Technology and literature are old friends, really. The written word has grown with each new technological advancement: from papyrus to printing press, from typewriter to computer and smartphone. Even now, entrepreneurs are working to skip the human being altogether and have computers write the news.
To me, big data projects such as these on texts are fascinating -- and a bit disconcerting. Fascinating because, as Matthew L. Jockers, a professor at the University of Nebraska, says in the Times, "Traditionally, literary history was done by studying a relative handful of texts. What this technology does is let you see the big picture -- the context in which a writer worked -- on a scale we've never seen before."
On the other hand, computers cannot uncover the meaning or essence of a text or, especially, the experience of reading, which still has to take place in the brain. Technology has enabled the transmission of the written word, through screens, audio, video, etc., but not the understanding. Yet.
From the sublime to the ridiculous, we have another technology project going on at the Library of Congress, which is attempting to capture all of the world's tweets for posterity. So far, that's more than 170 billion messages. Please read the article about the project by the estimable James Gleick, who can do a much better job than I can of describing the absurdity and nobility of the library's quest.
The library's project is actually a case where more technology would be better. Right now, all the data is stored on tape and isn't accessible for online research. Nor has anything actually been done with the data, analytics-wise, so it's all just sitting there. Somehow, I think, that the right big data algorithm applied to such a trove of "information" could uncover the secrets of the universe (or at least, what the connection is between Kate Middleton's portrait and an extreme "deep field" photo).

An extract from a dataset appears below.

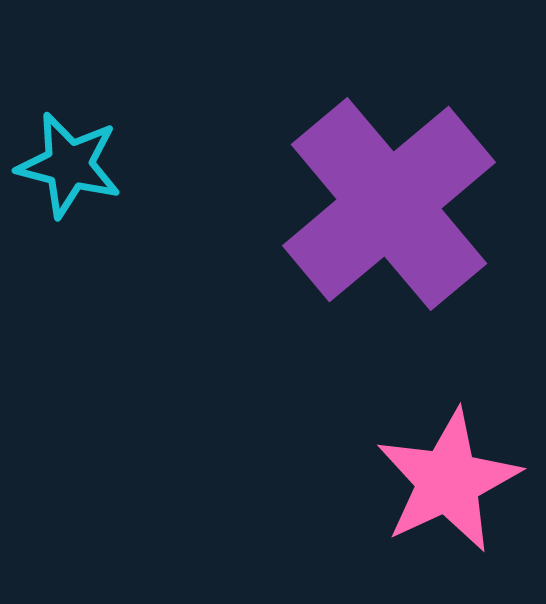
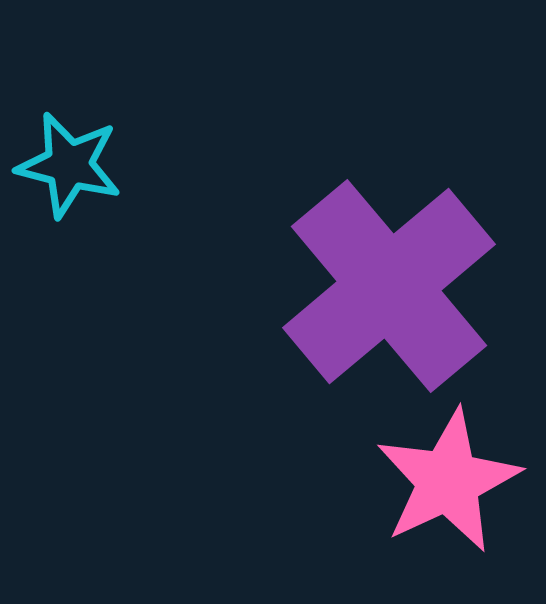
purple cross: moved 82 px down
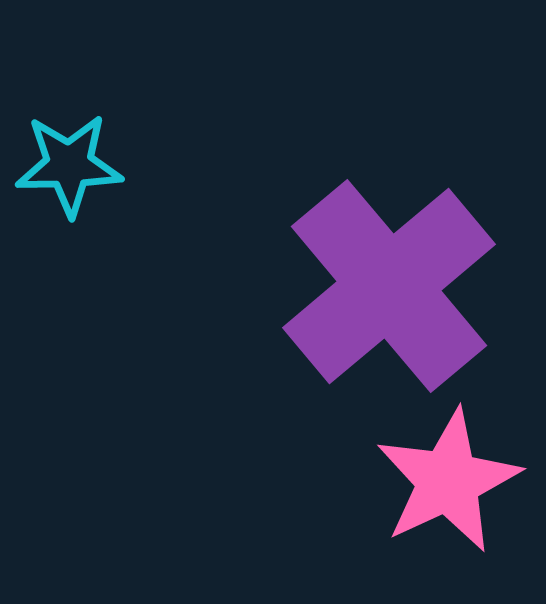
cyan star: rotated 15 degrees counterclockwise
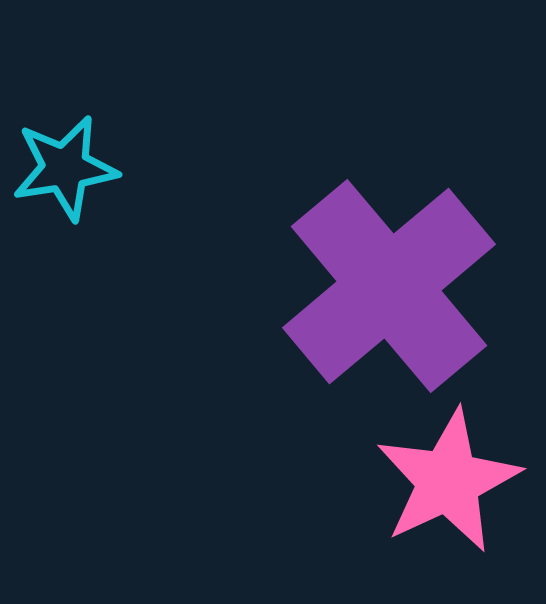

But that's not all. Perhaps literature and Twitter together can find new levels of meaning and keep the younger generation interested in obscure literary greats at the same time. That's the thesis of Shawna Ross, an Arizona State University professor who recently presented a paper at the Modern Language Association conference about Henry James and new media that argued that James' codification of spoken language in some of his works preceded and even anticipated today's Twitter language of hash tags and 140-character shortenings.

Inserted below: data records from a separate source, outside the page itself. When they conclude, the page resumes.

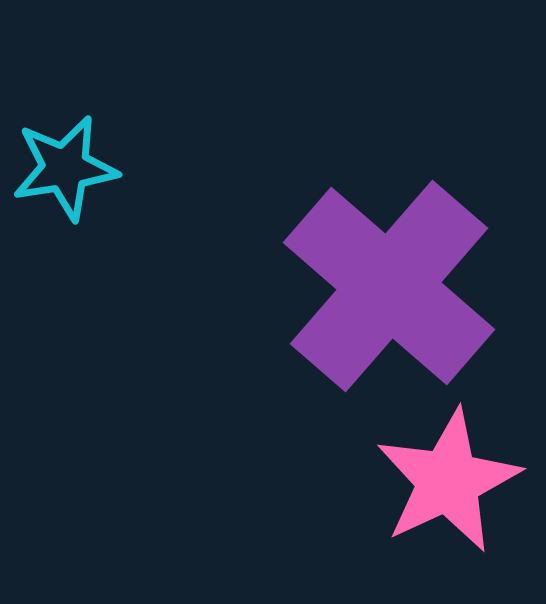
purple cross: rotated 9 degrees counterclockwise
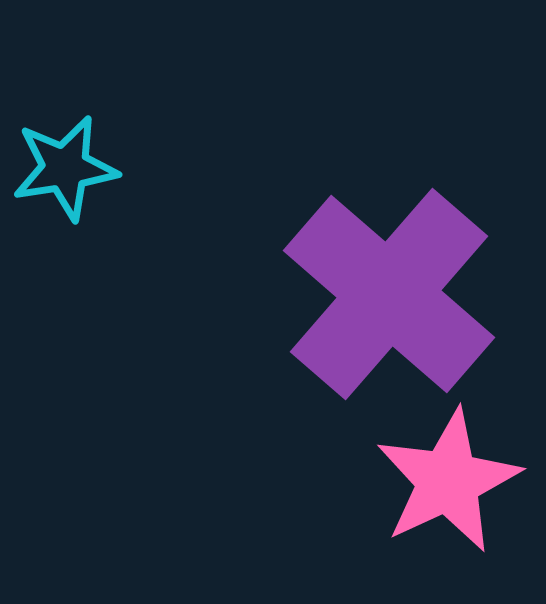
purple cross: moved 8 px down
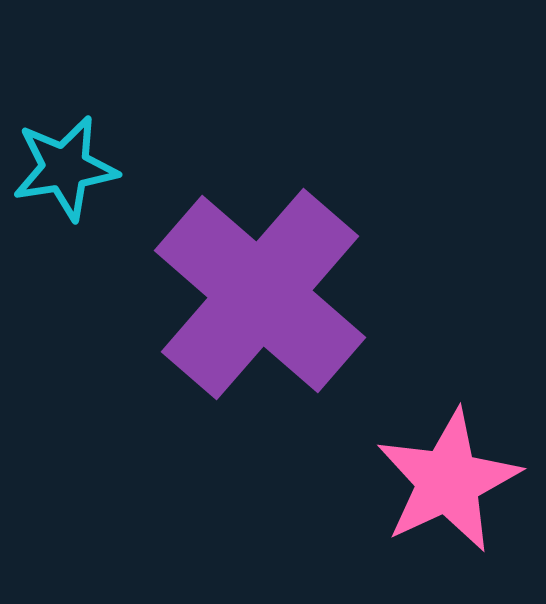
purple cross: moved 129 px left
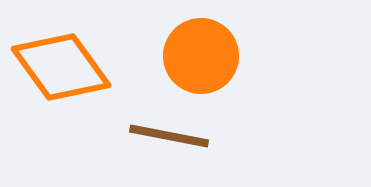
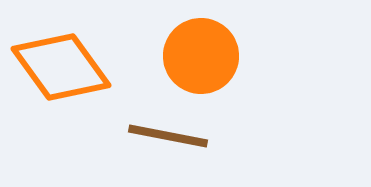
brown line: moved 1 px left
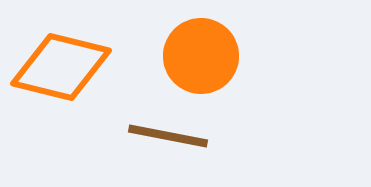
orange diamond: rotated 40 degrees counterclockwise
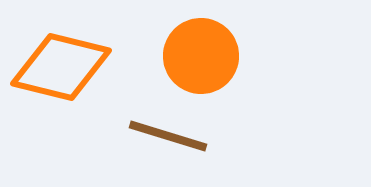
brown line: rotated 6 degrees clockwise
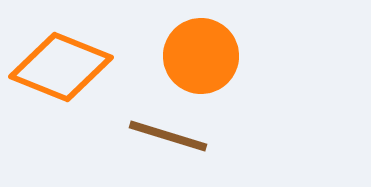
orange diamond: rotated 8 degrees clockwise
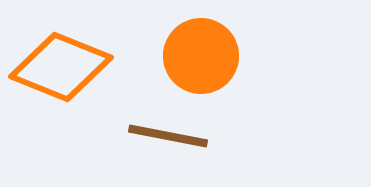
brown line: rotated 6 degrees counterclockwise
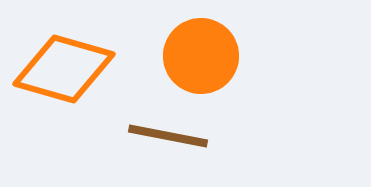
orange diamond: moved 3 px right, 2 px down; rotated 6 degrees counterclockwise
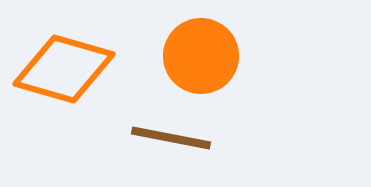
brown line: moved 3 px right, 2 px down
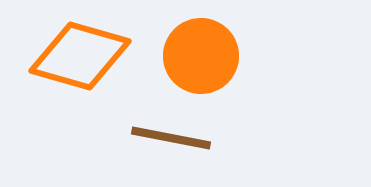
orange diamond: moved 16 px right, 13 px up
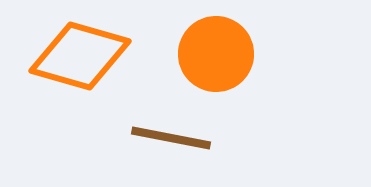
orange circle: moved 15 px right, 2 px up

The partnership between technology and writing reminds me of this quotation from a James contemporary, Joseph Conrad, from one of his great works, Under Western Eyes, which is about, among other things, his disillusionment with modern society: "Words, as is well known, are the great foes of reality." What he means is that actual reality is a difficult thing to convey with or from objects as slippery as words. But still, that relationship hasn't stopped anyone from trying, nor will they in the foreseeable future.